Los rumores sobre la salida de Tim Cook como CEO de Apple han cobrado nueva fuerza tras un reportaje de The New York Times, que describe el desgaste personal del directivo y vuelve a señalar 2026 como un año clave. Esta información refuerza lo adelantado previamente por Financial Times y sitúa de nuevo el debate sobre la sucesión en el centro de la actualidad de la compañía.

Tim Cook llegó a Apple en 1998 y asumió el cargo de CEO en 2011 tras la salida de Steve Jobs, liderando desde entonces una etapa de enorme crecimiento en la que la empresa ha triplicado sus ingresos. Su perfil, centrado en la eficiencia operativa y la estabilidad, ha sido clave para consolidar a Apple como una de las compañías más valiosas del mundo.
Sin embargo, el propio Cook ya había dejado entrever que su etapa al frente no sería indefinida. En 2021 afirmó que no se veía otros diez años como CEO y, según fuentes citadas por el NYT, habría comentado recientemente a personas cercanas que se siente cansado y que desea reducir su carga de trabajo, algo comprensible dada su edad y la presión del cargo.

**LA TAREA**:
Explica en una a tres oraciones por qué, según el fragmento sobre Tim Cook, resulta comprensible que desee reducir su carga de trabajo. Las entradas no guardan relación con el fragmento sobre Tim Cook.

**DATOS EXTRAÍDOS**:
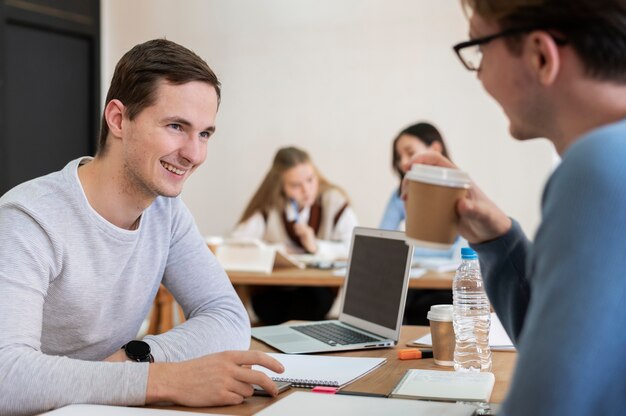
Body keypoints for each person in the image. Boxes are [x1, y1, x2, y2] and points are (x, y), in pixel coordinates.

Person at [0, 39, 283, 415]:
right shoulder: (27, 219)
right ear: (118, 119)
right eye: (176, 126)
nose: (194, 154)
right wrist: (166, 379)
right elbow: (7, 377)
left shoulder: (166, 213)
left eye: (204, 133)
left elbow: (227, 316)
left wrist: (137, 360)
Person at [407, 1, 626, 414]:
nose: (480, 75)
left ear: (541, 56)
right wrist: (497, 239)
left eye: (480, 50)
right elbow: (562, 354)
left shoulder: (598, 169)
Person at [233, 146, 358, 324]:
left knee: (308, 303)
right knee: (272, 307)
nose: (306, 190)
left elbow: (354, 247)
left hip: (316, 293)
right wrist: (278, 250)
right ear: (281, 186)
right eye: (295, 185)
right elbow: (237, 244)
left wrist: (315, 246)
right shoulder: (270, 206)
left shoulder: (333, 201)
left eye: (310, 180)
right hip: (272, 293)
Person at [380, 122, 463, 325]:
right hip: (412, 281)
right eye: (399, 157)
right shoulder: (402, 193)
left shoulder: (459, 189)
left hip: (446, 286)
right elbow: (384, 237)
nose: (403, 163)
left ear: (435, 149)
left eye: (409, 153)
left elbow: (467, 250)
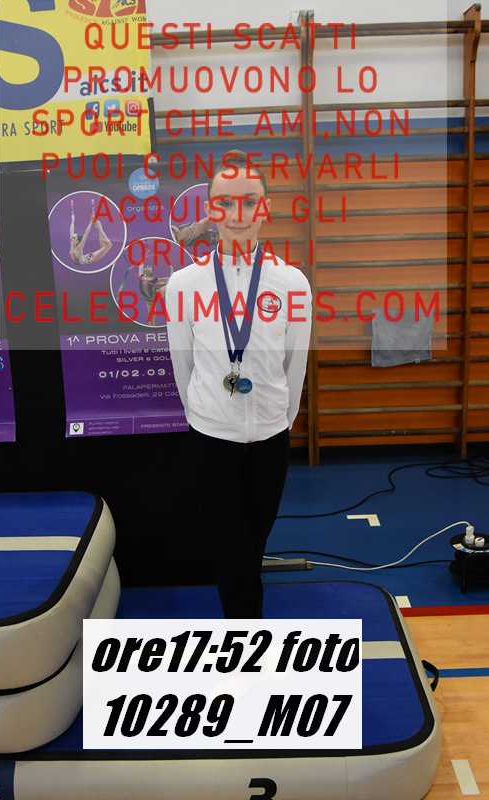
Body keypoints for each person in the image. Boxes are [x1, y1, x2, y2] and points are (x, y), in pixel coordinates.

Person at [165, 150, 312, 618]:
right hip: (212, 436)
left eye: (249, 201)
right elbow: (182, 363)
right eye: (225, 202)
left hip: (270, 436)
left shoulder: (292, 283)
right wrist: (205, 416)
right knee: (231, 550)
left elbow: (295, 364)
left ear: (263, 208)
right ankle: (247, 635)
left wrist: (278, 419)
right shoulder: (184, 285)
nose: (237, 213)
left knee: (252, 543)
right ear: (212, 210)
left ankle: (245, 625)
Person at [69, 198, 112, 266]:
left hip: (89, 259)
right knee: (108, 244)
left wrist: (91, 222)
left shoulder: (77, 247)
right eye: (73, 237)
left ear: (77, 241)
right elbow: (72, 231)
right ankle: (99, 226)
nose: (71, 238)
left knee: (108, 245)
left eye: (73, 238)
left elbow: (86, 234)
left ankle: (99, 226)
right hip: (89, 259)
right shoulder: (74, 244)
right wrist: (72, 220)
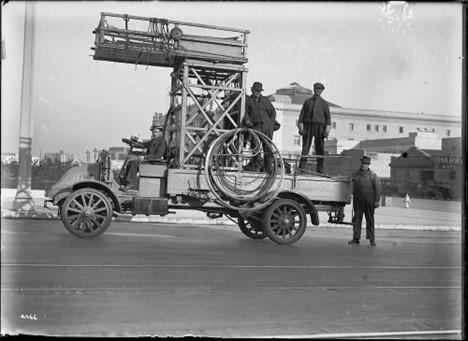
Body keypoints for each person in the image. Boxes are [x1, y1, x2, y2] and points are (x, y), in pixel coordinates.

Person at [120, 124, 167, 191]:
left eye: (156, 132)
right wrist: (132, 143)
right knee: (130, 163)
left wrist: (145, 157)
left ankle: (131, 183)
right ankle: (125, 183)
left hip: (154, 162)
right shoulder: (153, 141)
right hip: (149, 161)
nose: (154, 134)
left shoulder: (162, 142)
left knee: (135, 163)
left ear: (160, 133)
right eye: (153, 132)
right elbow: (143, 145)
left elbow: (158, 155)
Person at [242, 81, 277, 171]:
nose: (258, 93)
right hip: (255, 126)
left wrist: (271, 124)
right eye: (256, 91)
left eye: (259, 91)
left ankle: (268, 167)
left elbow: (272, 112)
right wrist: (248, 121)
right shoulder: (248, 100)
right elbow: (245, 113)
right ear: (252, 90)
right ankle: (255, 165)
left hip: (266, 127)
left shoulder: (265, 100)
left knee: (267, 147)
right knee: (255, 146)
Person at [297, 82, 331, 173]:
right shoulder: (307, 102)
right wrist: (301, 129)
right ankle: (302, 169)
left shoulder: (324, 104)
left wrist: (326, 131)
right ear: (313, 89)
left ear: (322, 91)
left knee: (320, 149)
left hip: (320, 128)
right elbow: (301, 117)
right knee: (305, 148)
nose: (317, 90)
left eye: (319, 89)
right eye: (316, 88)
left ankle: (320, 170)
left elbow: (328, 119)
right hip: (308, 127)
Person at [348, 155, 381, 246]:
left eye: (366, 164)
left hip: (369, 201)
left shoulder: (373, 175)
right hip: (358, 201)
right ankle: (356, 238)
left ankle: (372, 239)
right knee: (357, 219)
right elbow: (350, 183)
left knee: (370, 219)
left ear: (368, 165)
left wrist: (377, 201)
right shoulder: (355, 173)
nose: (364, 165)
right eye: (363, 163)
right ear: (361, 163)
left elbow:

**SOLUCIÓN**:
Resulta comprensible por su edad y por la presión del cargo de CEO. Según fuentes citadas por el NYT, Cook habría comentado a personas cercanas que se siente cansado.